◆ **Using the information**:
1 - In the piece on Senate appointments, until what age does a Canadian senator receive pay and expenses?
2 - List every advantage of the Canadian senator's job that the piece on Senate appointments names.

◆ **Exercise text**:
Sunday, October 30th, 2016

You wonder what a writer such as Thomas Harris (The Silence of the Lambs) would make of Prime Minister Justin Trudeau’s most recent elitist appointments to the Senate of Canada. What is really different in this circumstance is that these people are reported to have actually applied to be appointed. It is a strange type of job application where nobody with experience need apply.

Being offered the job of Canadian senator is like winning one of those scratch tickets that are supposedly offering cash for life. In this Senate, you are paid the salary of a member of parliament and quite generous expenses until you are 75-years old. And you do not have to run for re-election every four years. People used to have to prove themselves in politics for a number of years before getting that kind of offer.

And that is the serious problem with Justin Trudeau’s solution to the senate. He intends to fill the senate with political virgins who, he says, wear no visible party colors.

◆ **Exercise data**:
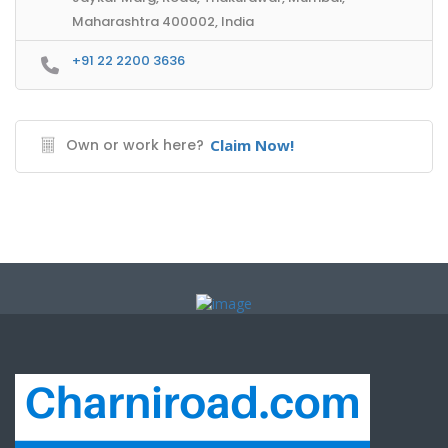
Maharashtra 400002, India
+91 22 2200 3636
Own or work here?
Claim Now!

◆ **Your responses**:
1 - Until they are 75 years old.

2 -
- The salary of a member of parliament
- Quite generous expenses
- No need to run for re-election every four years